Vertical monitors and self-erasing sprites

In search of low-hanging fruit I decided to fix the logic for detecting the edges of the screen so that the invaders reverse direction at the right point.

I decided the quickest and most reliable process was trial-and-error. I ultimately ended up with the right magic numbers in the code; whether it was the quickest is up for debate. FTR invaders take 8 steps to the right from the starting position, and then 17 steps across thereafter.

However this fix merely revealed another complexity and subsequent shortcoming in the rotation code as-is. In short, when the invaders reach either end of the screen and drop down a line, the previous line is not erased. That had me scratching my head for a while because there is no code to erase an invader.
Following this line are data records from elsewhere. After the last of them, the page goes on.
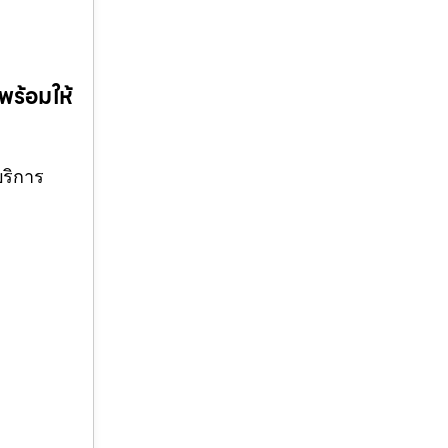
พร้อมให้
บริการ
ๆ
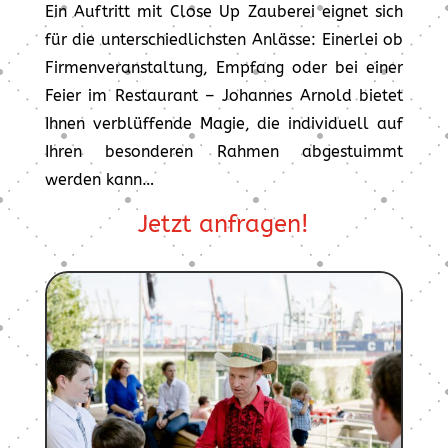
Ein Auftritt mit Close Up Zauberei eignet sich
für die unterschiedlichsten Anlässe: Einerlei ob
Firmenveranstaltung, Empfang oder bei einer
Feier im Restaurant – Johannes Arnold bietet
Ihnen verblüffende Magie, die individuell auf
Ihren besonderen Rahmen abgestuimmt
werden kann…
Jetzt anfragen!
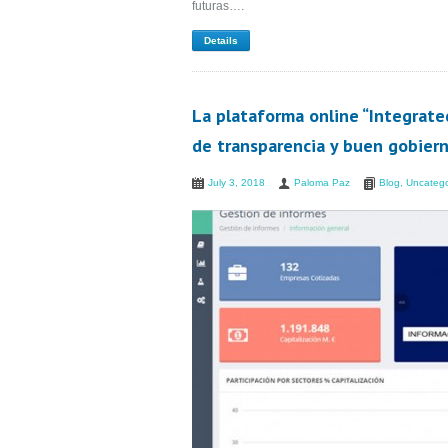
futuras….
Details
La plataforma online “Integrated
de transparencia y buen gobier
July 3, 2018
Paloma Paz
Blog
,
Uncatego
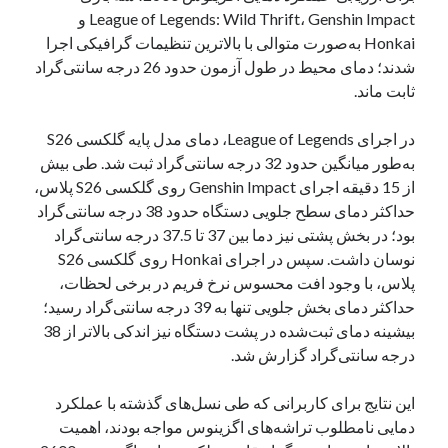
League of Legends: Wild Thrift، Genshin Impact و
نوامبر 2024
Honkai به‌صورت متوالی با بالاترین تنظیمات گرافیکی اجرا
اکتبر 2024
شدند؛ دمای محیط در طول آزمون حدود 26 درجه سانتی‌گراد
سپتامبر 2024
ثابت ماند.
آگوست 2024
جولای 2024
در اجرای League of Legends، دمای مدل پایه گلکسی S26
ژوئن 2024
به‌طور میانگین حدود 32 درجه سانتی‌گراد ثبت شد. طی بیش
می 2024
از 15 دقیقه اجرای Genshin Impact روی گلکسی S26 پلاس،
آوریل 2024
حداکثر دمای سطح جلویی دستگاه حدود 38 درجه سانتی‌گراد
مارس 2024
بود؛ در بخش پشتی نیز دما بین 37 تا 37.5 درجه سانتی‌گراد
فوریه 2024
نوسان داشت. سپس در اجرای Honkai روی گلکسی S26
ژانویه 2024
پلاس، با وجود افت محسوس نرخ فریم در برخی لحظات،
دسامبر 2023
حداکثر دمای بخش جلویی تنها به 39 درجه سانتی‌گراد رسید؛
نوامبر 2023
بیشینه دمای ثبت‌شده در پشت دستگاه نیز اندکی بالاتر از 38
اکتبر 2023
درجه سانتی‌گراد گزارش شد.
سپتامبر 2023
آگوست 2023
این نتایج برای کاربرانی که طی نسل‌های گذشته با عملکرد
جولای 2023
دمایی نامطلوب تراشه‌های اگزینوس مواجه بودند، اهمیت
دسامبر 2022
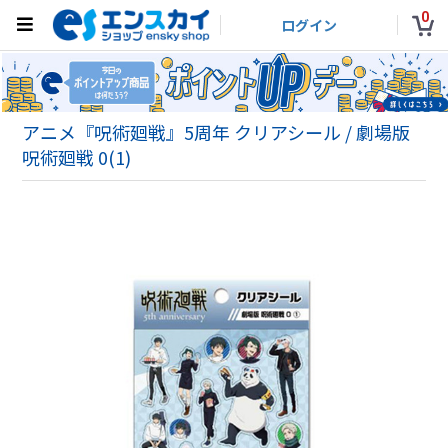
0
ログイン
アニメ『呪術廻戦』5周年 クリアシール / 劇場版
呪術廻戦 0(1)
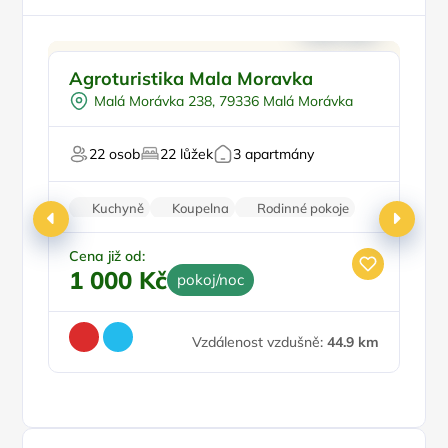
Vyjížďky na koních
Agroturistika Mala Moravka
P
Návštěva farmy
Malá Morávka 238, 79336 Malá Morávka
Pro cyklisty
Pro milovníky přírody
22 osob
22 lůžek
3 apartmány
Pro hosty s omezením
Pr
Kuchyně
Koupelna
Rodinné pokoje
Zvířata povolena
Stolní hry
Cena již od:
Ce
1 000 Kč
1
pokoj/noc
Vzdálenost vzdušně:
44.9 km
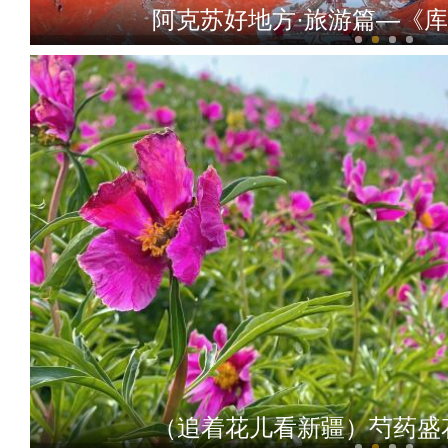
阿克苏好地方·旅游篇—《
【非遗之美】这些艺
（追着花儿看新疆）芍药盛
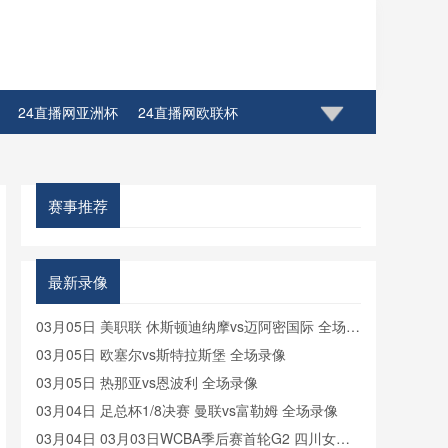
24直播网亚洲杯
24直播网欧联杯
赛事推荐
最新录像
03月05日 美职联 休斯顿迪纳摩vs迈阿密国际 全场录
像
03月05日 欧塞尔vs斯特拉斯堡 全场录像
03月05日 热那亚vs恩波利 全场录像
03月04日 足总杯1/8决赛 曼联vs富勒姆 全场录像
03月04日 03月03日WCBA季后赛首轮G2 四川女篮 -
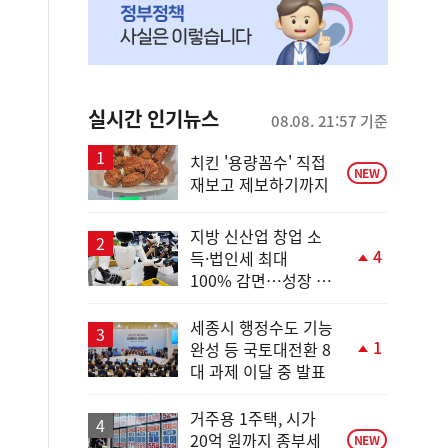
실시간 인기뉴스
08.08. 21:57 기준
치킨 '용량꼼수' 직접
NEW
재보고 제보하기까지
지방 신산업 창업 소
4
득·법인세 최대
단
100% 감면…성장 지
계
원 강화
상
승
세종시 행정수도 기능
1
완성 등 국토대전환 8
단
대 과제 이달 중 발표
계
상
승
거주용 1주택, 시가
20억 원까지 종부세
NEW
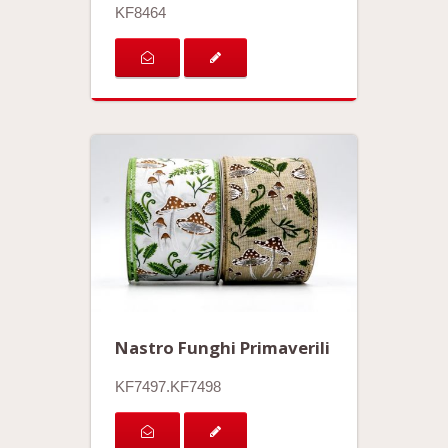
KF8464
Nastro Funghi Primaverili
KF7497.KF7498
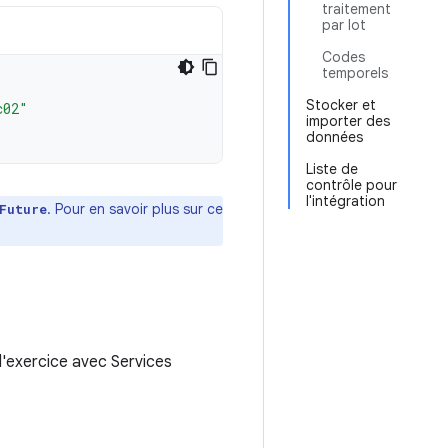
traitement
par lot
Codes
temporels
Stocker et
c02"
importer des
données
Liste de
contrôle pour
l'intégration
. Pour en savoir plus sur ce
Future
 d'exercice avec Services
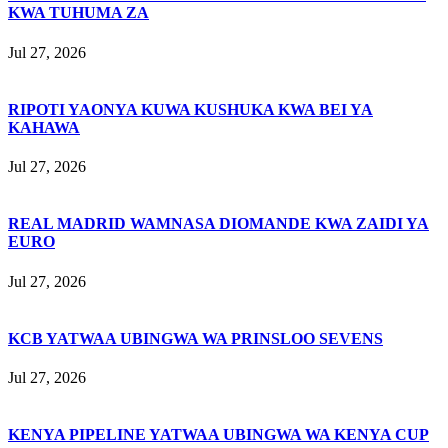
KWA TUHUMA ZA
Jul 27, 2026
RIPOTI YAONYA KUWA KUSHUKA KWA BEI YA
KAHAWA
Jul 27, 2026
REAL MADRID WAMNASA DIOMANDE KWA ZAIDI YA
EURO
Jul 27, 2026
KCB YATWAA UBINGWA WA PRINSLOO SEVENS
Jul 27, 2026
KENYA PIPELINE YATWAA UBINGWA WA KENYA CUP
The further I get in this process, the more I realise how the code is designed around and optimised for a vertical display. Invaders, for example, are always byte-aligned and occupy a single column of video memory, making rendering simple and fast. Contrast that to the rotated case, where they can be shifted across 3 columns and occupy 8 rows.

The generic sprite rendering routine, however, handles non-byte-aligned sprites using the hardware shifter on the board. Thus 8-pixel-high sprites (such as invaders) are potentially able to be shifted and rendered across 2 bytes (columns). But since they're always byte-aligned, the 2nd byte (column) out of the shifter is always zero, effectively wiping the 8 pixels above the invader. This is why there's more than an 8-pixel gap above/below invaders, and why they move down by exactly 8 pixels when they hit the edges. And so when the invader drops down, it erases the old copy.
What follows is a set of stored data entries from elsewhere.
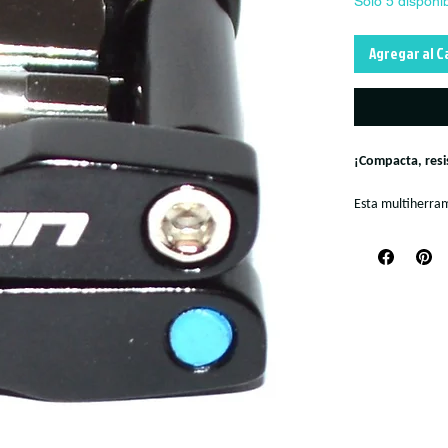
Solo 5 disponi
Agregar al C
¡Compacta, resis
Esta multiherram
gravel que busca
Con un diseño erg
Fabricada en acer
ajustes rápidos 
imprevisto! Esta
montaña, ruta o 
ergonómico y lige
acero de alta res
rápidos y repara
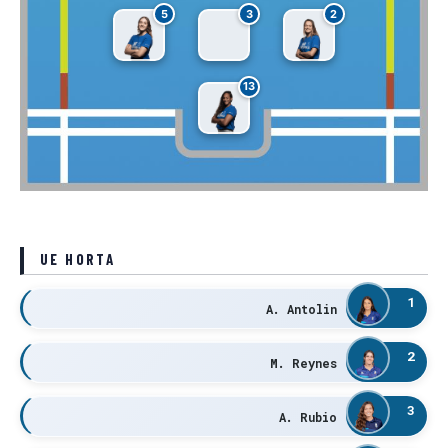
5
3
2
13
UE HORTA
1
A. Antolin
2
M. Reynes
3
A. Rubio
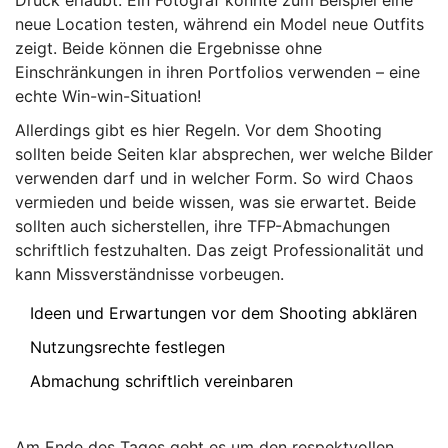
Druck erlaubt. Ein Fotograf könnte zum Beispiel eine
neue Location testen, während ein Model neue Outfits
zeigt. Beide können die Ergebnisse ohne
Einschränkungen in ihren Portfolios verwenden – eine
echte Win-win-Situation!
Allerdings gibt es hier Regeln. Vor dem Shooting
sollten beide Seiten klar absprechen, wer welche Bilder
verwenden darf und in welcher Form. So wird Chaos
vermieden und beide wissen, was sie erwartet. Beide
sollten auch sicherstellen, ihre TFP-Abmachungen
schriftlich festzuhalten. Das zeigt Professionalität und
kann Missverständnisse vorbeugen.
Ideen und Erwartungen vor dem Shooting abklären
Nutzungsrechte festlegen
Abmachung schriftlich vereinbaren
Am Ende des Tages geht es um den respektvollen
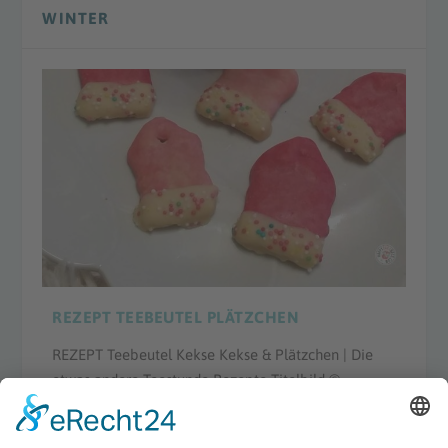
WINTER
REZEPT TEEBEUTEL PLÄTZCHEN
REZEPT Teebeutel Kekse Kekse & Plätzchen | Die
etwas andere Teestunde Rezepte Titelbild ©...
WEITERLESEN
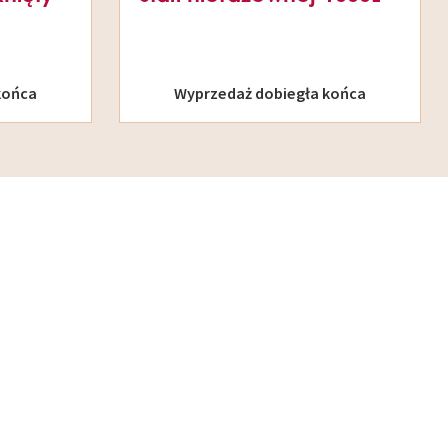
końca
Wyprzedaż dobiegła końca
I also mentioned in the previous post that the invaders also wipe themselves as they march left/right, via 2 blank pixels on either side of the sprite. Together this means invaders never require erasing as they move.

But none of this works when you rotate the screen.
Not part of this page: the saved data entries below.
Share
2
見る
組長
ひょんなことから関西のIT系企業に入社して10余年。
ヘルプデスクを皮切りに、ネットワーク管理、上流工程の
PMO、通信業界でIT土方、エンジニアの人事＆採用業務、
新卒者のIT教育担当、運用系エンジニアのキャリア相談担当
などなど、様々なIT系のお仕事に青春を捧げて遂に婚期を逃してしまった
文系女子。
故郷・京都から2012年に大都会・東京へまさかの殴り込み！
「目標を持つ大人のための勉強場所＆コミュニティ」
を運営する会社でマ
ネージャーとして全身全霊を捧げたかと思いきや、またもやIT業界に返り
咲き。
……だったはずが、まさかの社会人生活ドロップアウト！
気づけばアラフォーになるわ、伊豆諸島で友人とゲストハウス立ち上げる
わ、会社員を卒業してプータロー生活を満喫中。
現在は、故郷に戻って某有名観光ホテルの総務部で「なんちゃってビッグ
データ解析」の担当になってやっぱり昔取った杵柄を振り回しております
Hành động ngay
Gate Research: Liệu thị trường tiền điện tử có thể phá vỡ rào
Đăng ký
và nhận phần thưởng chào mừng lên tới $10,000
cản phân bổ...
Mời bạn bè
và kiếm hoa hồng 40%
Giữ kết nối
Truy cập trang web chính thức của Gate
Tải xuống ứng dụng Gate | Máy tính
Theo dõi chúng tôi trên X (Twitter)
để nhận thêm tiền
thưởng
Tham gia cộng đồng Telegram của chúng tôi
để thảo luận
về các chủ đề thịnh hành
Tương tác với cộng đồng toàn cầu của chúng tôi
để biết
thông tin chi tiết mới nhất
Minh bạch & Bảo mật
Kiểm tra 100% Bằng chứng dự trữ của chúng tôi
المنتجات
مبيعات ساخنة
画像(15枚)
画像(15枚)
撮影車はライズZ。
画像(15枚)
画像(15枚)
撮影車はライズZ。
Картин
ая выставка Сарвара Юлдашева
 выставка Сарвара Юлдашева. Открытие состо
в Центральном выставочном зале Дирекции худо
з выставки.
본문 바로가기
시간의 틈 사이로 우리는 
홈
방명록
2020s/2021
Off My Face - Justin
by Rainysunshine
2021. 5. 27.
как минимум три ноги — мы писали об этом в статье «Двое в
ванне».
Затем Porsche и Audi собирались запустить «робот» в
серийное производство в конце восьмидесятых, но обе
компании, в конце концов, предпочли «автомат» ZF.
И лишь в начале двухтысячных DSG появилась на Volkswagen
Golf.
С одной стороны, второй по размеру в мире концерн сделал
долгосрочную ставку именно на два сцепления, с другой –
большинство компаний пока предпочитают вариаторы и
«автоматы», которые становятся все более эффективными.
I've thought about it and on first glance it seems rather complicated, if not impossible, to incorporate this into a generic sprite rendering routine without introducing, for example, more graphics data in the form of masks. However I realised tonight that taking this approach is just making things hard for myself.

There's only a handful of objects in the game and rather than try to shoe-horn complicated logic into a generic routine, it would be far simpler - and execute faster - to simply have a rendering routine for each specific object. In fact it'll likely be faster than what I have there now, as I can optimise the order in which bytes are rendered as well.

So my next task is to write a rendering routine specifically for the invaders.

I also saw the saucer/ufo for the first time today. Aside from similar issues to the invaders and the laser base, it looks right! I guess that's not too unexpected; after all, the game should run perfectly as long as the rendering routines aren't actually trashing anything.